__Exercise__
Find each line in the rows below that contains the string "from" and copy it out. Treat uppercase and lowercase as distinct.

+--

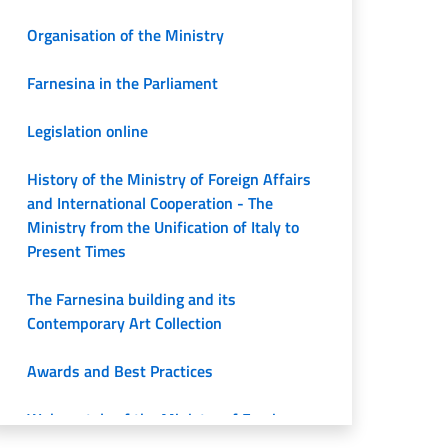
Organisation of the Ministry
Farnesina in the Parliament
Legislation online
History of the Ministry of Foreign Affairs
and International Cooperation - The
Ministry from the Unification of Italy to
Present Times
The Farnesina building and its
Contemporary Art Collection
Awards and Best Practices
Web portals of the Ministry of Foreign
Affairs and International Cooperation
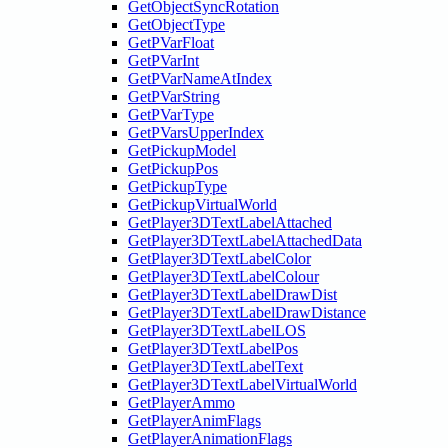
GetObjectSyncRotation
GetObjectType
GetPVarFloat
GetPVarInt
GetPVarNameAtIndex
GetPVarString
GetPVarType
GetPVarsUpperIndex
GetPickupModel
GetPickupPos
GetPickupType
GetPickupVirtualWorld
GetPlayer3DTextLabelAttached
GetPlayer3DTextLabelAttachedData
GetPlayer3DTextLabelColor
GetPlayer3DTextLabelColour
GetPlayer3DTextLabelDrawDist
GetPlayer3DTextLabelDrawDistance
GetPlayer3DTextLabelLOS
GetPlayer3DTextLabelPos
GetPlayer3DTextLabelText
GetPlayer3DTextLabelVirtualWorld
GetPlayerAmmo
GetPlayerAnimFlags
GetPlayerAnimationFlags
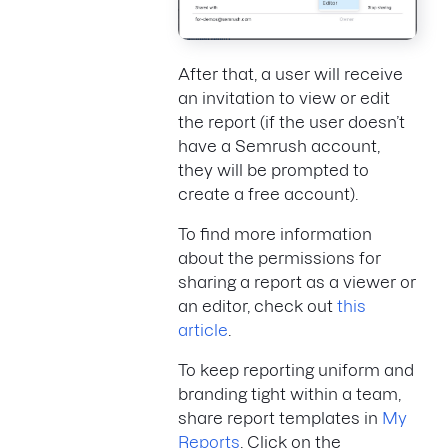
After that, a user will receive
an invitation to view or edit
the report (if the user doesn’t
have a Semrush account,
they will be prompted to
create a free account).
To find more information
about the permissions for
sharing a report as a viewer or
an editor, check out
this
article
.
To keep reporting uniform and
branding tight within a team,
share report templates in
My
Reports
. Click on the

+--

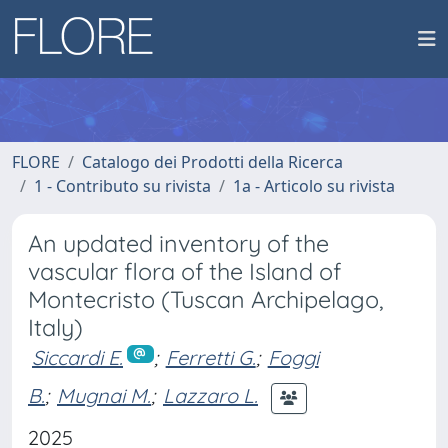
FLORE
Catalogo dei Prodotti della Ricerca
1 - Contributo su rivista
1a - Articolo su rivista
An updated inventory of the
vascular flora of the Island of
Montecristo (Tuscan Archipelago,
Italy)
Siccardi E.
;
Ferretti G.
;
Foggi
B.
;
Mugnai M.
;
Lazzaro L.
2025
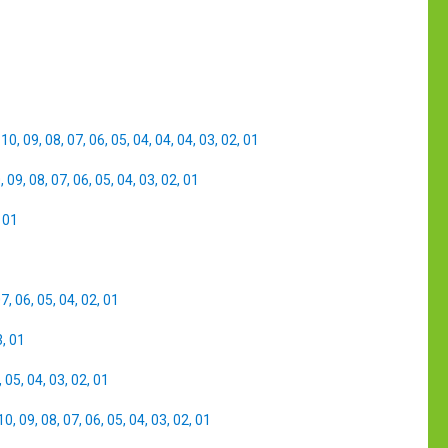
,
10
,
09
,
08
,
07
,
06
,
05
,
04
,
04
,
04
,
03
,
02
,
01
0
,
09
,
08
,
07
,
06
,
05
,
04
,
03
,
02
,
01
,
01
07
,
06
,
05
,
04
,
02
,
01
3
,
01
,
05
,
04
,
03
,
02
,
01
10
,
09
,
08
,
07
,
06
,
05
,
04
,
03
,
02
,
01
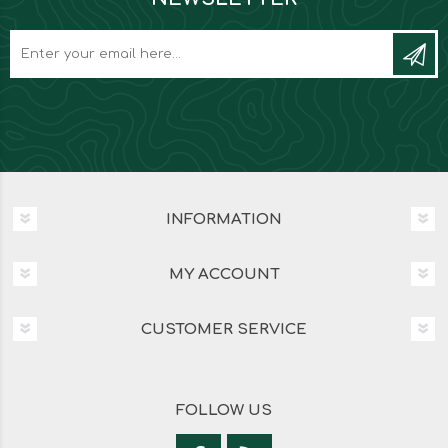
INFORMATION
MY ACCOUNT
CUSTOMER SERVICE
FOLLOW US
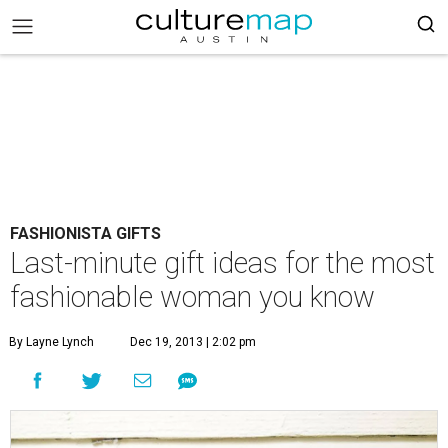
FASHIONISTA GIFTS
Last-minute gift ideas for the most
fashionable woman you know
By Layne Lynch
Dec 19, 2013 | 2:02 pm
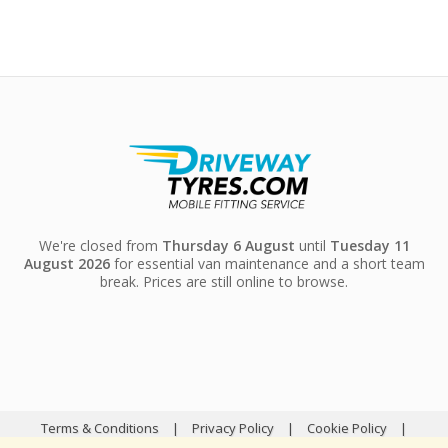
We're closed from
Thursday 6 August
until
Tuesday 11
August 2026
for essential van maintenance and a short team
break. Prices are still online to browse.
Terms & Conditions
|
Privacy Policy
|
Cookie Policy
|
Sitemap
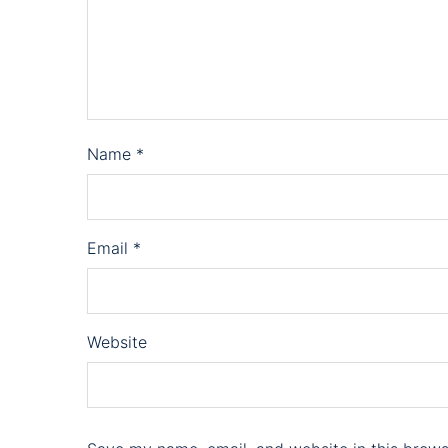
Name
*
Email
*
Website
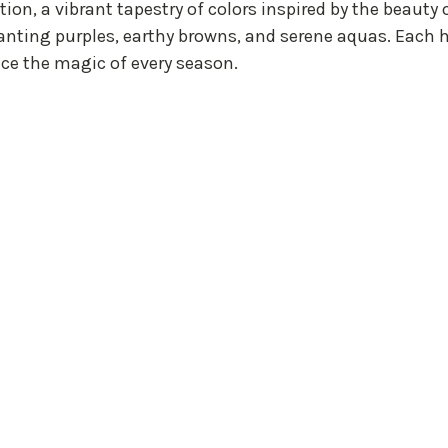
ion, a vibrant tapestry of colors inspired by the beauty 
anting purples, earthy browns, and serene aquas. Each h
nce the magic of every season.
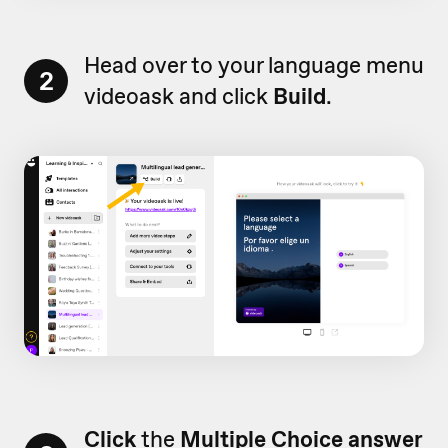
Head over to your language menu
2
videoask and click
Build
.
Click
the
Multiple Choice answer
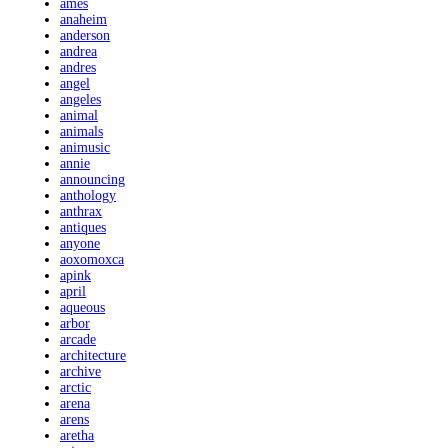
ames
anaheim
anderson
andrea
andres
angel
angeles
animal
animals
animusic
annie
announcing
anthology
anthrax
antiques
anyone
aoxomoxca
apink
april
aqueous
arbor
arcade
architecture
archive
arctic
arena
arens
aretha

+--

__Written reply__
Ministry from the Unification of Italy to
We're closed from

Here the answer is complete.